───── PASSAGE SHOWN ─────

Trying to better understand resource utilization in Kubernetes cluster for Ray Serve deployments. Assume relatively lightweight CPU only deployments (e.g., {num_cpus: 1} per deployment).
How does the cluster config yaml specs for worker cpu resource limits interact with my @serve.deployment deployments? For example, if my cluster config says workers resource limits are CPU=4 does that mean that I can have 4 deployments per worker? At the 5th deployment(/deployment replica) does Ray spin up a new worker (assuming less than max workers)? Does each deployment “reserve” its “num_cpus” from the worker pool and hold on to them forever? How would this affect CPU utilization numbers from a kubernetes admin viewpoint?
I am asking because we are seeing high cpu consumption and I was wondering if perhaps I did not have optimal/best practice Cluster Config settings for my use case.
How would this affect CPU utilization numbers from a kubernetes admin viewpoint?
One deployment occupies one “logical” CPU, as tracked by the Ray scheduler. The actual CPU usage depends on what the deployment is actually doing.
Allocating 1 logical CPU to a Ray task/actor that actually uses significantly more than 1 core in terms of actual usage would cause problems. If you have 4 such over-active tasks/actors in a 4CPU K8s pod, K8s’s CPU throttling mechanisms would kick in.
Thanks @Dmitri all that information helps a lot. So you are saying we should be picky about getting that “num_cpus” on the ray side approximately correct to the work being done so that additional K8S workers/pods can be spun as/if needed?
Thanks again

───── INFORMATION PROVIDED ─────

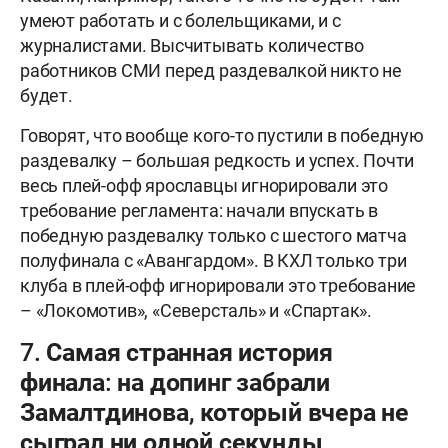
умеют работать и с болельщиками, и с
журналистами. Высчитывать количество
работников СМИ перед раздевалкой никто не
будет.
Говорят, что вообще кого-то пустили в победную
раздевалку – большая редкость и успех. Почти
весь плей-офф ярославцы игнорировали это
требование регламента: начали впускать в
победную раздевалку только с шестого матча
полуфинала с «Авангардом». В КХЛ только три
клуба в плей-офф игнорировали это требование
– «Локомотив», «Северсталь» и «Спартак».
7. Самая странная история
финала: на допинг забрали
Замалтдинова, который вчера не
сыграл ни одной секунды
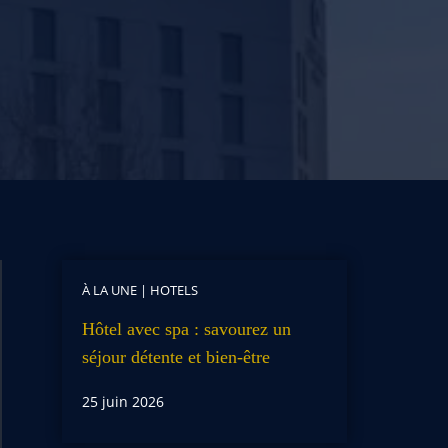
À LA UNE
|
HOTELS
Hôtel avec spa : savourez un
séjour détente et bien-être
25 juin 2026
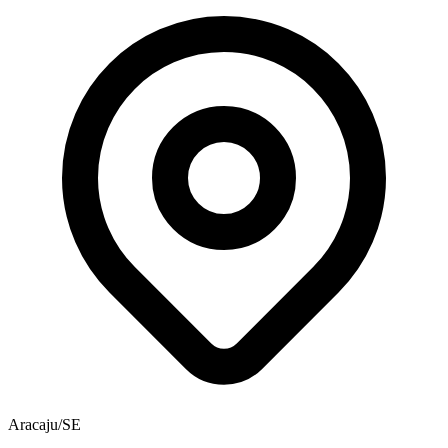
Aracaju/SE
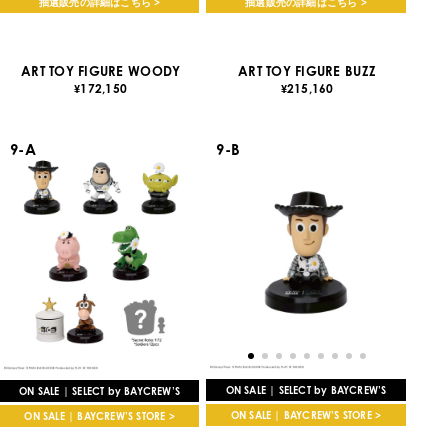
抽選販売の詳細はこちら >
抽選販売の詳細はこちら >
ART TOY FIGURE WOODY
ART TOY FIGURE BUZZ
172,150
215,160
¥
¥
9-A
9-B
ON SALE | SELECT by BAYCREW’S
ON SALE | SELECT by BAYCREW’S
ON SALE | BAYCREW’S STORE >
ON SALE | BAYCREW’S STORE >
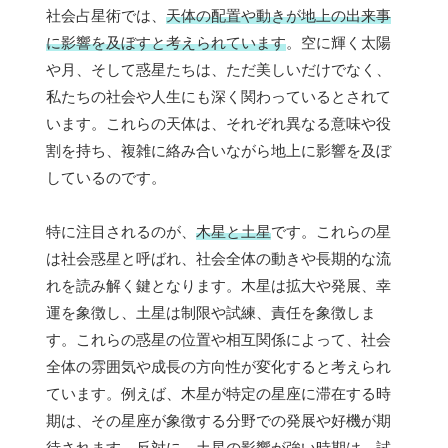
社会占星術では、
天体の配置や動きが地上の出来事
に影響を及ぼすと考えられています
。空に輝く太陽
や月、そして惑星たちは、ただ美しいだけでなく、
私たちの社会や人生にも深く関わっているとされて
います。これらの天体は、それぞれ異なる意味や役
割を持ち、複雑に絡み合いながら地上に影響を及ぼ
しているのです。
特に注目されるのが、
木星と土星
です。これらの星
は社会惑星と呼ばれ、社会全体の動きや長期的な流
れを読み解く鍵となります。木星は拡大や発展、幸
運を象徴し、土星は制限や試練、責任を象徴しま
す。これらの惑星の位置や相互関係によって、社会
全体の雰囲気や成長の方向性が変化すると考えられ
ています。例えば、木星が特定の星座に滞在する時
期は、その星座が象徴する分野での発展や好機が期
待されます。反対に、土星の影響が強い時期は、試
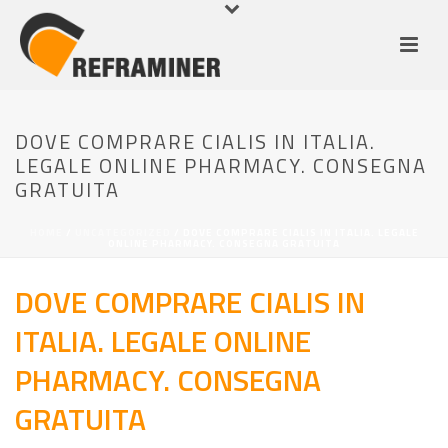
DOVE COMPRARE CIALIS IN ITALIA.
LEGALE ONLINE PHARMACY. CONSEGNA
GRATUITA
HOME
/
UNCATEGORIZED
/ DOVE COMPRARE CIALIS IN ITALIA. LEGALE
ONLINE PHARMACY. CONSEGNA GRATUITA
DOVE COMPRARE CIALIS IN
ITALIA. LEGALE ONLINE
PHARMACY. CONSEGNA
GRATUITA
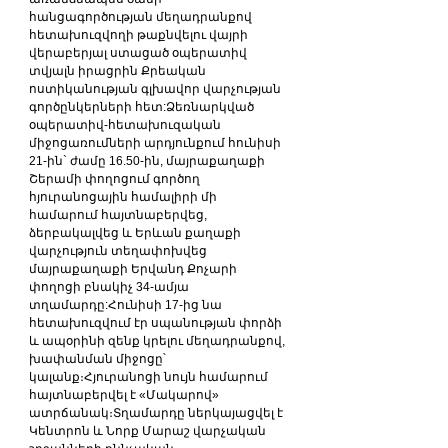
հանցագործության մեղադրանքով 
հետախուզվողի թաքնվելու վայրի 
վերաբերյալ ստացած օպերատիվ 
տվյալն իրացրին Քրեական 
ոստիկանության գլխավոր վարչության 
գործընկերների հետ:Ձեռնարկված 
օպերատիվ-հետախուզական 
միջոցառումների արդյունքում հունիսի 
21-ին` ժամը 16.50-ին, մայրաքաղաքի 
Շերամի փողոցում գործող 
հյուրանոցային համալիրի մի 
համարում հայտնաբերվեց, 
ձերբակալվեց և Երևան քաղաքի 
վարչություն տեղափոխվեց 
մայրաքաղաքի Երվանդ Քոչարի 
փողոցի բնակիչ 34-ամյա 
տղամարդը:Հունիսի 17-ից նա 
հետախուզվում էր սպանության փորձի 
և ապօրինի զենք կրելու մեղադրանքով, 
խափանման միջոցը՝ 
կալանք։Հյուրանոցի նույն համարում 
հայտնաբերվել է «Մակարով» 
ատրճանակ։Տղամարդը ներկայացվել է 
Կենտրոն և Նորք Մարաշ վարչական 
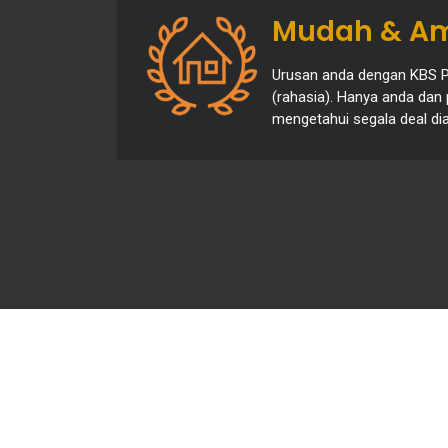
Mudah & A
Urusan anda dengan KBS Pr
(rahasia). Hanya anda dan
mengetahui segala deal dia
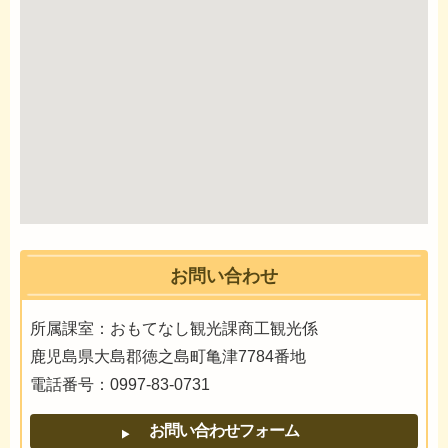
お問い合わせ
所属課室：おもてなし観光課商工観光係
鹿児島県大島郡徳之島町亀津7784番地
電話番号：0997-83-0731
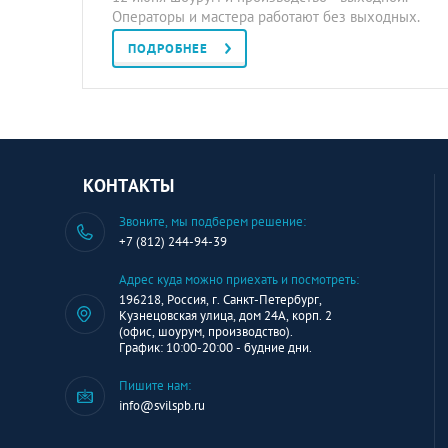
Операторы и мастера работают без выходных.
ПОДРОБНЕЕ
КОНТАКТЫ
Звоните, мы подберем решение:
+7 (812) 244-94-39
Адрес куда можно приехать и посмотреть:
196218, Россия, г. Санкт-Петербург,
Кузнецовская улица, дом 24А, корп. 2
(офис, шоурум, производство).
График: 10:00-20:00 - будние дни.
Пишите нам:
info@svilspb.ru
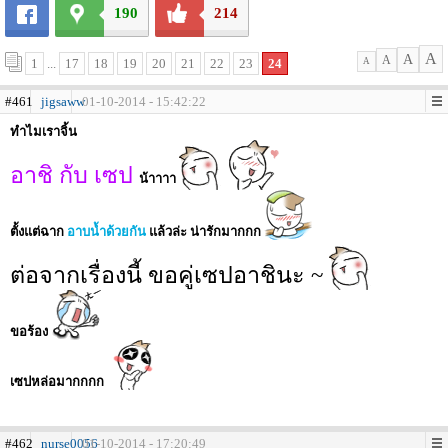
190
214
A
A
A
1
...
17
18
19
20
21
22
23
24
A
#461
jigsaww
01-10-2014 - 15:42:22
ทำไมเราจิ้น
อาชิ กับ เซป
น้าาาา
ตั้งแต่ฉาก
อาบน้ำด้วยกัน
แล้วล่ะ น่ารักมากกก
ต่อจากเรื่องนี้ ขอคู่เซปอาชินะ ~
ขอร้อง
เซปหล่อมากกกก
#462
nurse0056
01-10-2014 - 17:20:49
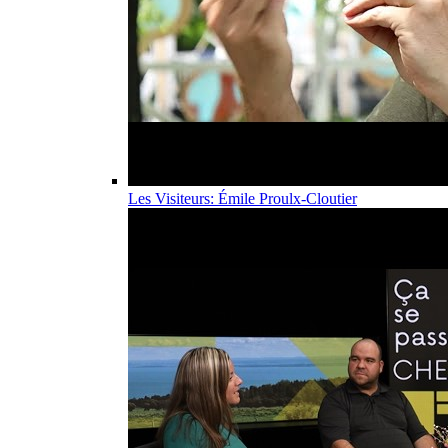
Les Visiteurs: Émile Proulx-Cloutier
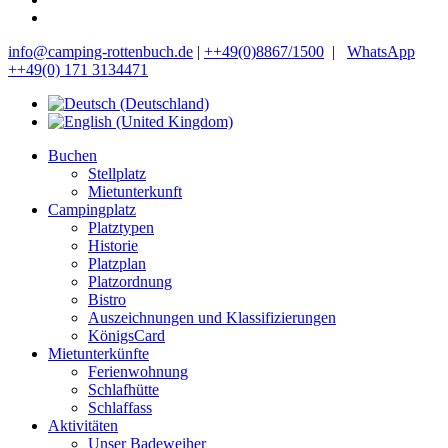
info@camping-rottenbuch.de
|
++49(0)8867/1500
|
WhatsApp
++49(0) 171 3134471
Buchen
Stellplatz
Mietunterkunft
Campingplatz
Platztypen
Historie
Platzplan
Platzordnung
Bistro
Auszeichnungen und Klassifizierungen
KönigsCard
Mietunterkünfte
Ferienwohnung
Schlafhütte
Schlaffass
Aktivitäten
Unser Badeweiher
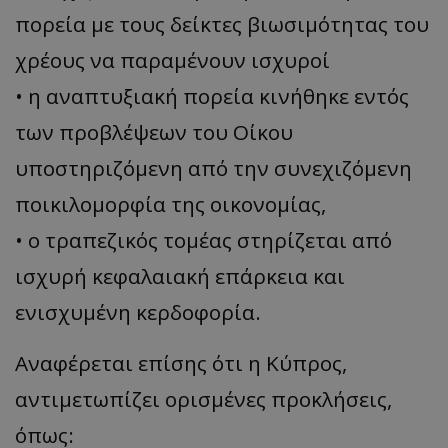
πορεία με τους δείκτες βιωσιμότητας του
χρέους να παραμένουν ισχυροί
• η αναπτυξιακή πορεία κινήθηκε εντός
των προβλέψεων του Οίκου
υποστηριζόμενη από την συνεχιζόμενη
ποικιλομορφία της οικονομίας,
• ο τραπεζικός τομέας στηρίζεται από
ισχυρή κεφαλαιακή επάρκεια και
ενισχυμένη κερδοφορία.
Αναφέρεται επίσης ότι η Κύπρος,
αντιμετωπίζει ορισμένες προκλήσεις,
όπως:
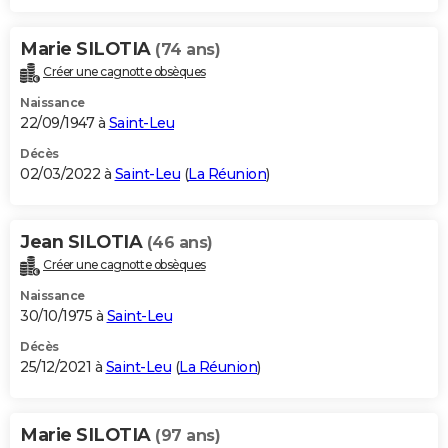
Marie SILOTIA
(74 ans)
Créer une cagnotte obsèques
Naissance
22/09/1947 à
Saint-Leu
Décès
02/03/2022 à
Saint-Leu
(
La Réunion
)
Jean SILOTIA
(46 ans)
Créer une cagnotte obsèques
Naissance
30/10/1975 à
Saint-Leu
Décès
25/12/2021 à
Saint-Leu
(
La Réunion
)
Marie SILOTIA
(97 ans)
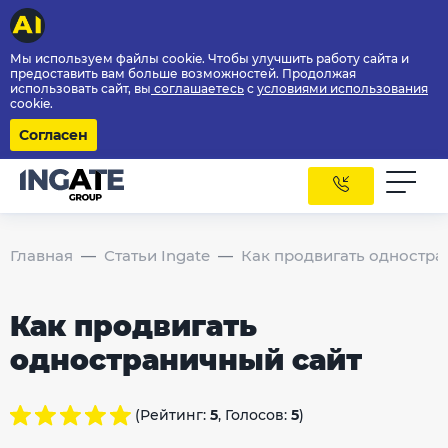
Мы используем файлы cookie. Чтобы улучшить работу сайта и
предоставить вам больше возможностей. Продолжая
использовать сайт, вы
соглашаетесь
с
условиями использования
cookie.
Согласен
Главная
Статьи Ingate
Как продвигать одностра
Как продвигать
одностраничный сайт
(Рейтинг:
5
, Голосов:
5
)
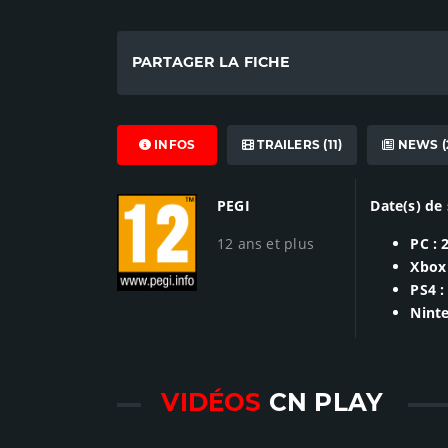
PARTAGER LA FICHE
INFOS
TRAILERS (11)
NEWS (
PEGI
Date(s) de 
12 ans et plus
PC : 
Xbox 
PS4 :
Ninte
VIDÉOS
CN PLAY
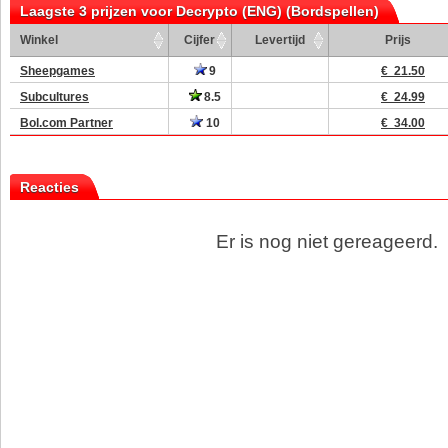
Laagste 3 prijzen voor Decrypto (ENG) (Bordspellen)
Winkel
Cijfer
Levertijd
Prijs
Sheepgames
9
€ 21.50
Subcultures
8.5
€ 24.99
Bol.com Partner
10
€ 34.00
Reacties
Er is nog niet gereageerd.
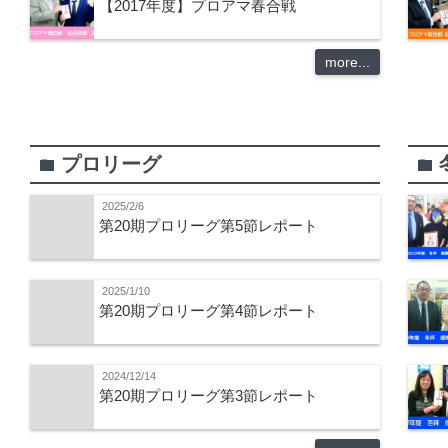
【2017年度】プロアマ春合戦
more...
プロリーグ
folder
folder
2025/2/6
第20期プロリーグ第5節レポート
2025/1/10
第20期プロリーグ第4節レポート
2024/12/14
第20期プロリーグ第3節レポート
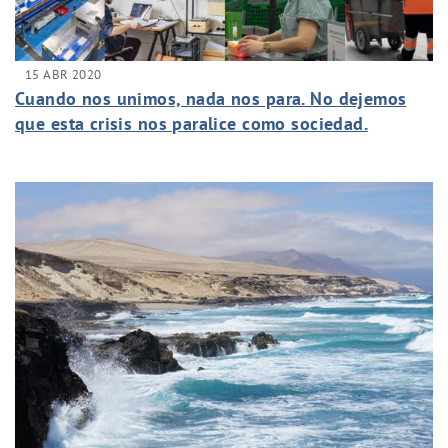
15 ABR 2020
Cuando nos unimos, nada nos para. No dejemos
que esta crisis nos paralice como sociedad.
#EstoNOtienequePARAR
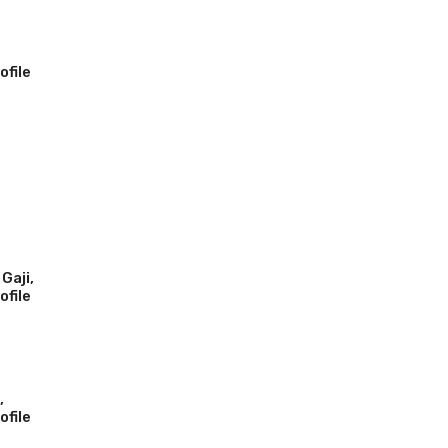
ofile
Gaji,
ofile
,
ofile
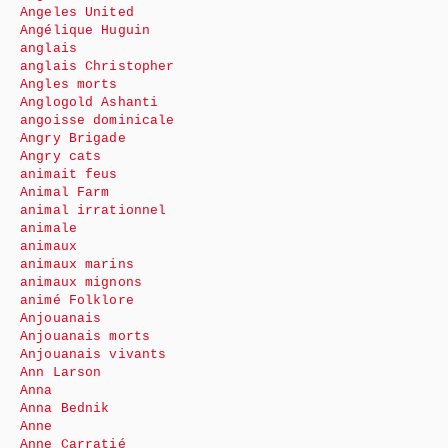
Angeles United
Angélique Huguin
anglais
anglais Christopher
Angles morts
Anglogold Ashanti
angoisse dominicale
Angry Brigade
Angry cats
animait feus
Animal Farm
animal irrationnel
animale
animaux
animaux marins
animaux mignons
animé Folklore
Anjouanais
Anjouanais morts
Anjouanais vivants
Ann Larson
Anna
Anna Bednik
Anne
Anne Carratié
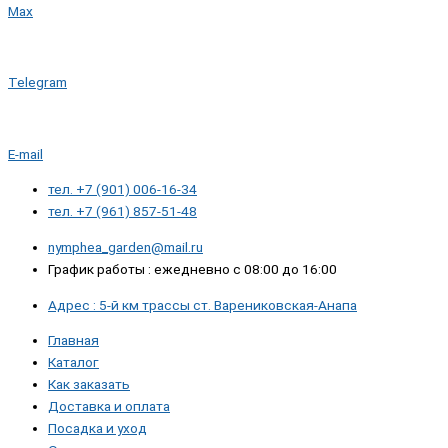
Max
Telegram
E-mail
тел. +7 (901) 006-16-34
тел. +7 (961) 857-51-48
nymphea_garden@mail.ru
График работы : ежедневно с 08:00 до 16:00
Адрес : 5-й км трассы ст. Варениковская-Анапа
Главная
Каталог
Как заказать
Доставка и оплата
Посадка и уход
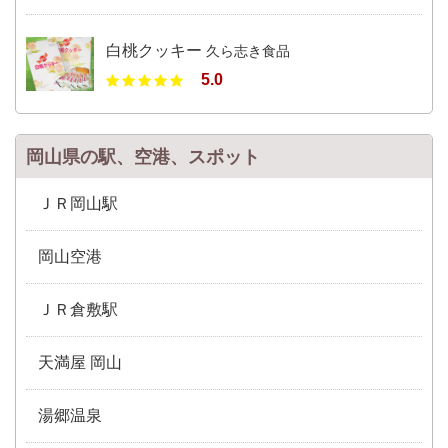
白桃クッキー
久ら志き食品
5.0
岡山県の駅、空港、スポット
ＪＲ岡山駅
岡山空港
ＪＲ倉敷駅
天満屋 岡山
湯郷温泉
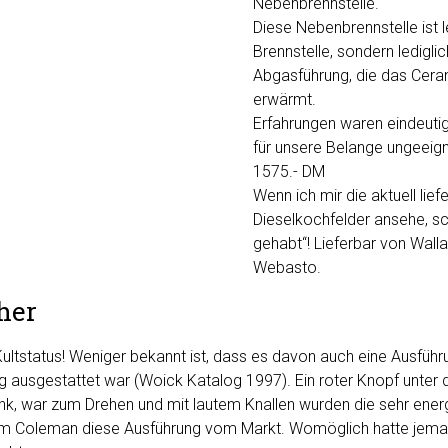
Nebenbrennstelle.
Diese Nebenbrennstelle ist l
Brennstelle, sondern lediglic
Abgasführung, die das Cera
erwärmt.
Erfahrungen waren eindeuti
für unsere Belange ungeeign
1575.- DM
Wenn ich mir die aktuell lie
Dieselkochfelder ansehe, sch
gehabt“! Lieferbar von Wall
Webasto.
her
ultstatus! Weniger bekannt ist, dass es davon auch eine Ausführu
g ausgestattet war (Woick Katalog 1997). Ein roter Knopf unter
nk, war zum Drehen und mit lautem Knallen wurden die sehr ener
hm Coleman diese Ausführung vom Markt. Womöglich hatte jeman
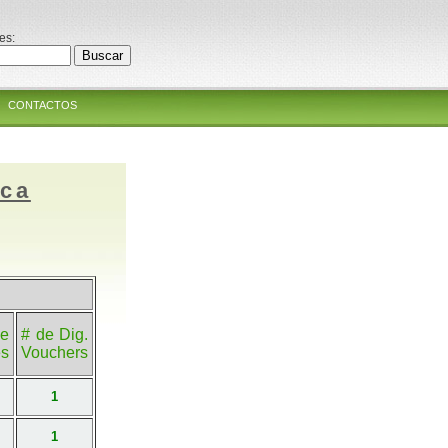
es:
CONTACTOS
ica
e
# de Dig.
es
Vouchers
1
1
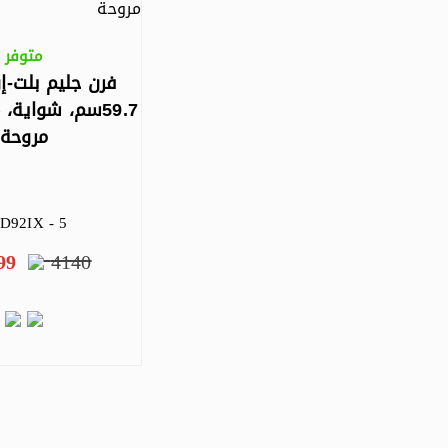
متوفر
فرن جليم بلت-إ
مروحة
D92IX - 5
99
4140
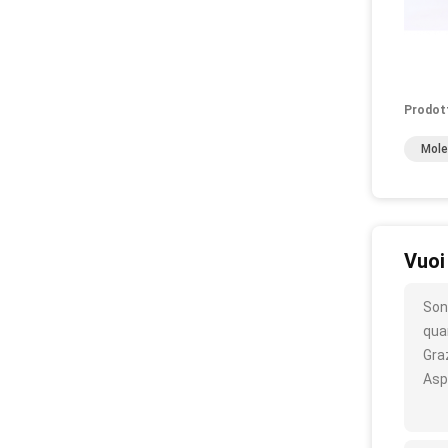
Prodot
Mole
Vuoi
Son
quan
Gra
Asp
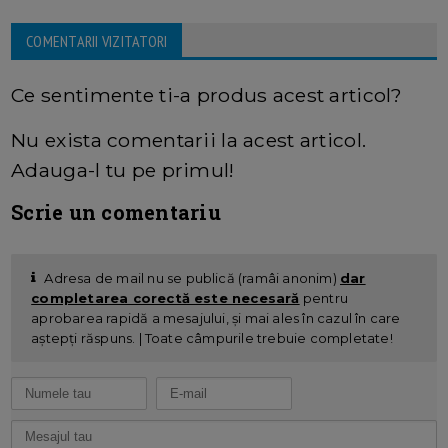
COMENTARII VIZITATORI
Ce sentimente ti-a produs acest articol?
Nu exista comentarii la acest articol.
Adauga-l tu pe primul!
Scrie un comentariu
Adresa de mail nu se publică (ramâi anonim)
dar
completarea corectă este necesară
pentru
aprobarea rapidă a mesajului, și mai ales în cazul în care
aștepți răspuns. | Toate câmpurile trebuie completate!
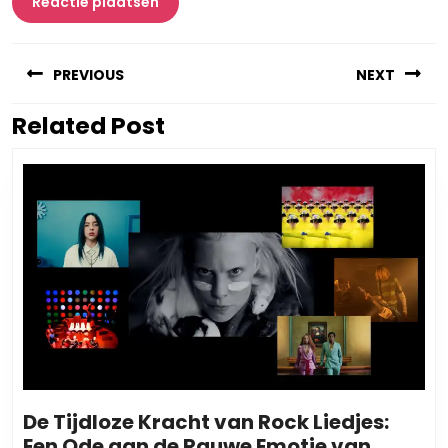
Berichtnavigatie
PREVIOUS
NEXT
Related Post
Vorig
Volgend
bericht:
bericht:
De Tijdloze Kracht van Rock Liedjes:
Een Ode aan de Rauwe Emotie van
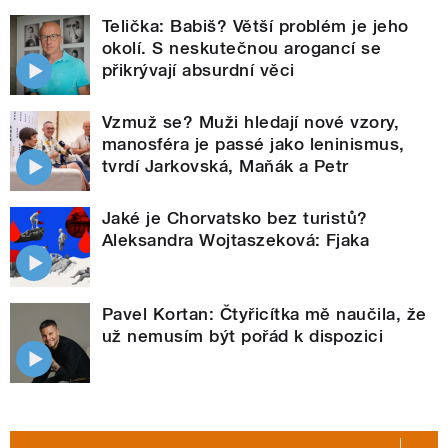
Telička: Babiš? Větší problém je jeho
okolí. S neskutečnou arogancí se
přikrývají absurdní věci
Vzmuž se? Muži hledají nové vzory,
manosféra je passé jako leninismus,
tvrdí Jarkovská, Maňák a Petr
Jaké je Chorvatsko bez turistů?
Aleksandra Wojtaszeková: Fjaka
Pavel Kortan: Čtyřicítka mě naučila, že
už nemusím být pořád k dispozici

─────

TASK SET:
**a)** Quote the Ray Serve thread between "Allocating 1 logical" and "spun as/if needed?", inclusive.
**b)** In the Ray Serve thread, what happens when four over-active tasks or actors run in a 4CPU K8s pod?

ANSWERS FOR THIS EXERCISE:
**a)**
Allocating 1 logical CPU to a Ray task/actor that actually uses significantly more than 1 core in terms of actual usage would cause problems. If you have 4 such over-active tasks/actors in a 4CPU K8s pod, K8s’s CPU throttling mechanisms would kick in.
Thanks @Dmitri all that information helps a lot. So you are saying we should be picky about getting that “num_cpus” on the ray side approximately correct to the work being done so that additional K8S workers/pods can be spun as/if needed?

**b)** K8s's CPU throttling mechanisms kick in.